Given data
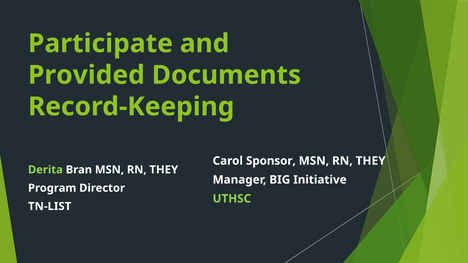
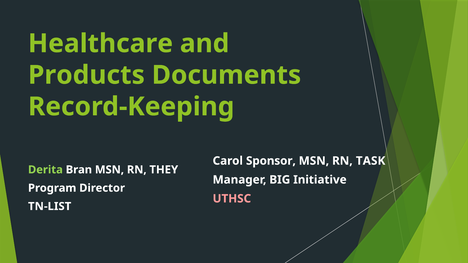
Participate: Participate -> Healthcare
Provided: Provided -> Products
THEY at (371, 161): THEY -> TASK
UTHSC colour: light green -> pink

...

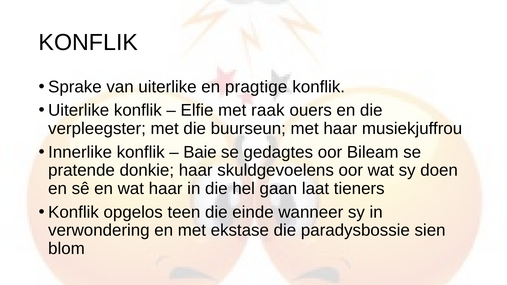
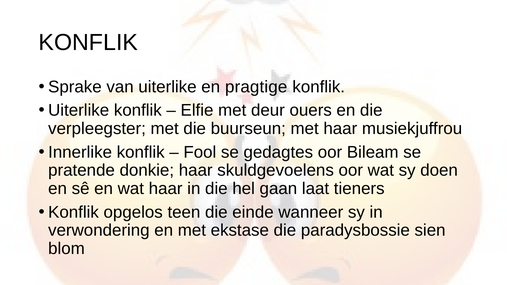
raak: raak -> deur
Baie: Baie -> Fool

Your task
In the records, swap "Provided" for "Offered" in the lines between the one holding "Participate: Participate -> Healthcare" and the one holding "UTHSC colour: light green -> pink", inclusive. Give back only those lines, with everything else left as is.

Exercise result
Participate: Participate -> Healthcare
Offered: Offered -> Products
THEY at (371, 161): THEY -> TASK
UTHSC colour: light green -> pink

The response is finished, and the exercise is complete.